Binaural recording technologies and microphones are the perfect Passive Reality tool to prepare the market for the next wave of audio advancements to hit the market by 2019. In the short term, binaural should be included in the zeitgeist before the great debate between spatialization and localization can commence.

The selfie has made us overnight internet celebrities.

VideoGames have lent us control of whatever story we choose. 

YouTube has given all of us a platform to share and learn.

Meerkat and Periscope have allowed us to live stream our lives.

GoPro has given us the ability to see from a perspective never before imagined.

Hooke has given us the ability to hear from a perspective never before imagined.

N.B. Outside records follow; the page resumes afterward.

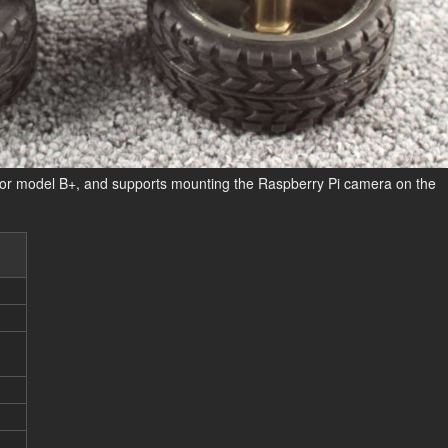
+ or model B+, and supports mounting the Raspberry Pi camera on the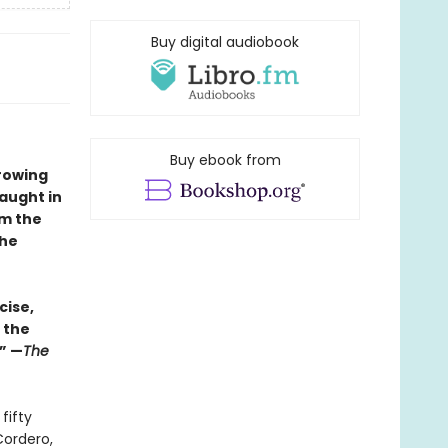
Buy digital audiobook
Buy ebook from
rowing
taught in
om the
the
cise,
 the
.” —
The
fifty
Cordero,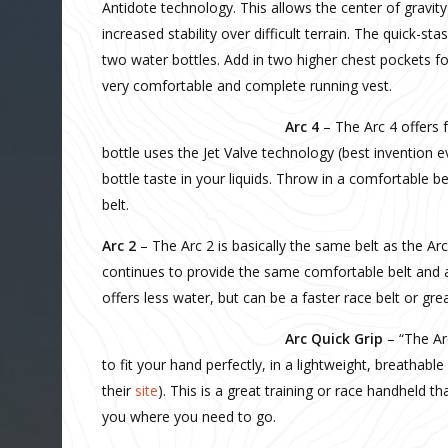
Antidote technology. This allows the center of gravity
increased stability over difficult terrain. The quick-s
two water bottles. Add in two higher chest pockets fo
very comfortable and complete running vest.
Arc 4
– The Arc 4 offers 
bottle uses the Jet Valve technology (best invention e
bottle taste in your liquids. Throw in a comfortable 
belt.
Arc 2
– The Arc 2 is basically the same belt as the Arc
continues to provide the same comfortable belt and a
offers less water, but can be a faster race belt or grea
Arc Quick Grip
– “The Ar
to fit your hand perfectly, in a lightweight, breathabl
their
site
). This is a great training or race handheld th
you where you need to go.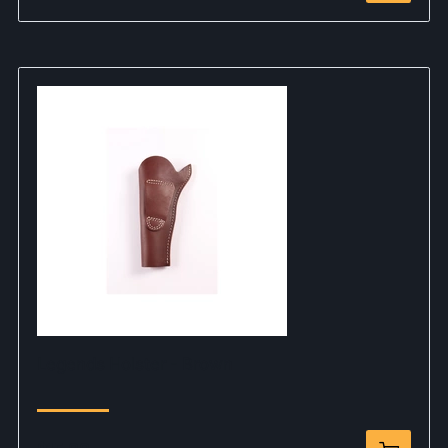
Legends Holster - Brown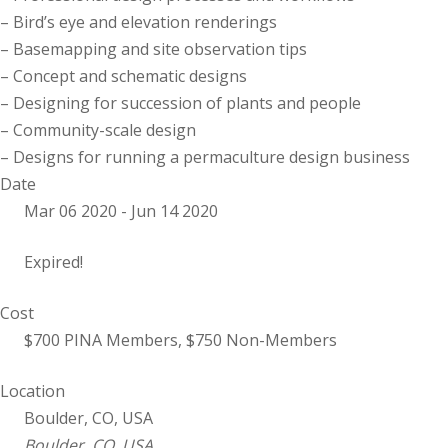
– Bird’s eye and elevation renderings
– Basemapping and site observation tips
– Concept and schematic designs
– Designing for succession of plants and people
– Community-scale design
– Designs for running a permaculture design business
Date
Mar 06 2020
- Jun 14 2020
Expired!
Cost
$700 PINA Members, $750 Non-Members
Location
Boulder, CO, USA
Boulder, CO, USA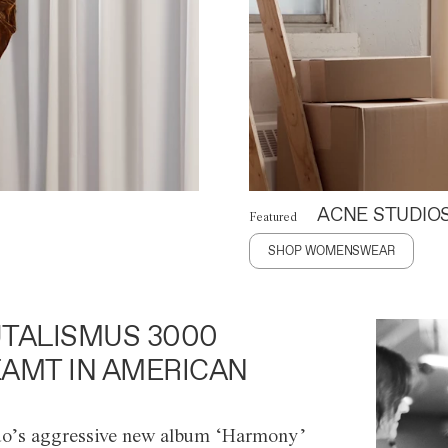
ACNE STUDIO
Featured
SHOP WOMENSWEAR
TALISMUS 3000
AMT IN AMERICAN
o’s aggressive new album ‘Harmony’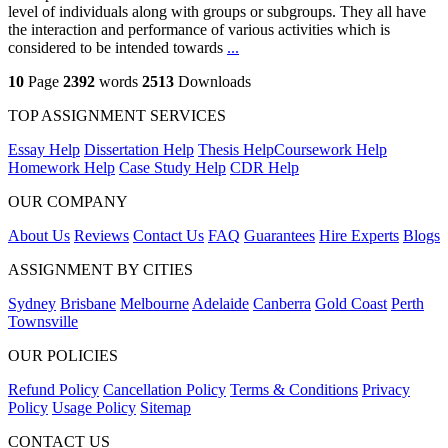
level of individuals along with groups or subgroups. They all have
the interaction and performance of various activities which is
considered to be intended towards
...
10
Page
2392
words
2513
Downloads
TOP ASSIGNMENT SERVICES
Essay Help
Dissertation Help
Thesis Help
Coursework Help
Homework Help
Case Study Help
CDR Help
OUR COMPANY
About Us
Reviews
Contact Us
FAQ
Guarantees
Hire Experts
Blogs
ASSIGNMENT BY CITIES
Sydney
Brisbane
Melbourne
Adelaide
Canberra
Gold Coast
Perth
Townsville
OUR POLICIES
Refund Policy
Cancellation Policy
Terms & Conditions
Privacy
Policy
Usage Policy
Sitemap
CONTACT US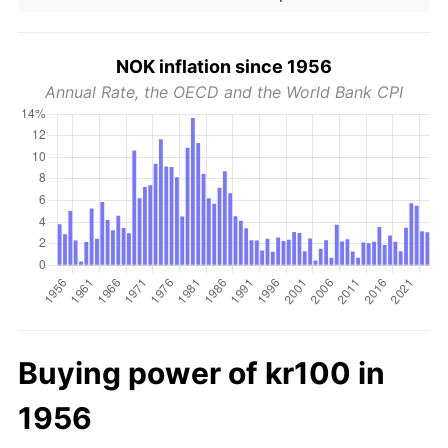
NOK inflation since 1956
Annual Rate, the OECD and the World Bank CPI
Buying power of kr100 in
1956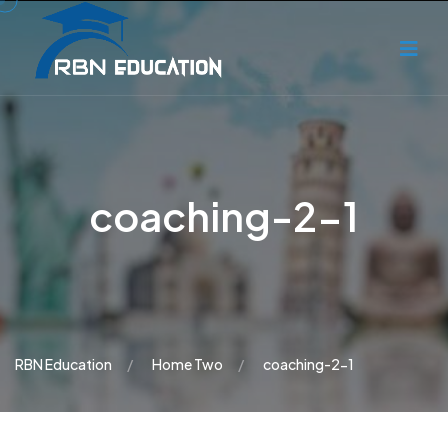
coaching-2-1
RBN Education
Home Two
coaching-2-1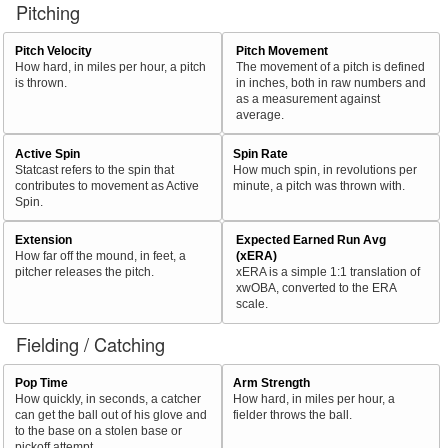
Pitching
Pitch Velocity
Pitch Movement
How hard, in miles per hour, a pitch
The movement of a pitch is defined
is thrown.
in inches, both in raw numbers and
as a measurement against
average.
Active Spin
Spin Rate
Statcast refers to the spin that
How much spin, in revolutions per
contributes to movement as Active
minute, a pitch was thrown with.
Spin.
Extension
Expected Earned Run Avg
How far off the mound, in feet, a
(xERA)
pitcher releases the pitch.
xERA is a simple 1:1 translation of
xwOBA, converted to the ERA
scale.
Fielding / Catching
Pop Time
Arm Strength
How quickly, in seconds, a catcher
How hard, in miles per hour, a
can get the ball out of his glove and
fielder throws the ball.
to the base on a stolen base or
pickoff attempt.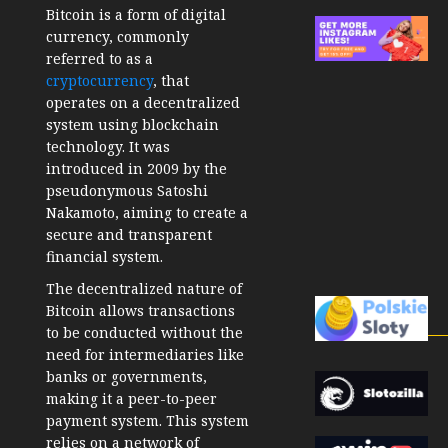
Bitcoin is a form of digital
currency, commonly
referred to as a
cryptocurrency
, that
operates on a decentralized
system using blockchain
technology. It was
introduced in 2009 by the
pseudonymous Satoshi
Nakamoto, aiming to create a
secure and transparent
financial system.
The decentralized nature of
Bitcoin allows transactions
to be conducted without the
need for intermediaries like
banks or governments,
making it a peer-to-peer
payment system. This system
relies on a network of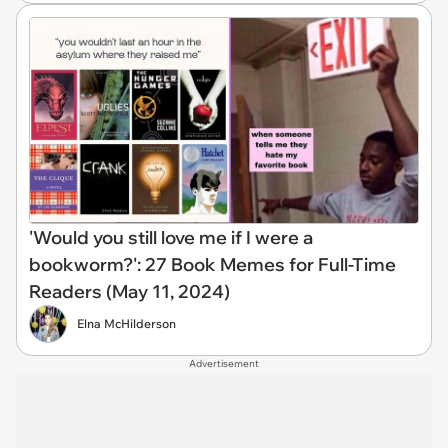
'Would you still love me if I were a
bookworm?': 27 Book Memes for Full-Time
Readers (May 11, 2024)
Elna McHilderson
Advertisement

Video killed the Radio star. 

There are still a few steps ahead of us before VR hits mass scale.

At least we’re in the first phase.

From One Ear To Another,
Anthony Mattana
Hooke Founder

  • I totally agree. Immersive audio in VR seems to be far behind considerations of the visual stimulus. Yet, audio can be just as powerful in an immersive experience. Just close your eyes and listen next time you are in a bar, park, or busy street. As a musician and producer, I envisage a future of Active VR for audio, where listeners of albums can interact and influence the mix of the composition, so they essentially feel that they are an important part of a virtual ‘living’ soundscape. There’s so many possibilities! I think Hooke are really onto something though, and represent an important step in spreading the idea of immersive consumer audio.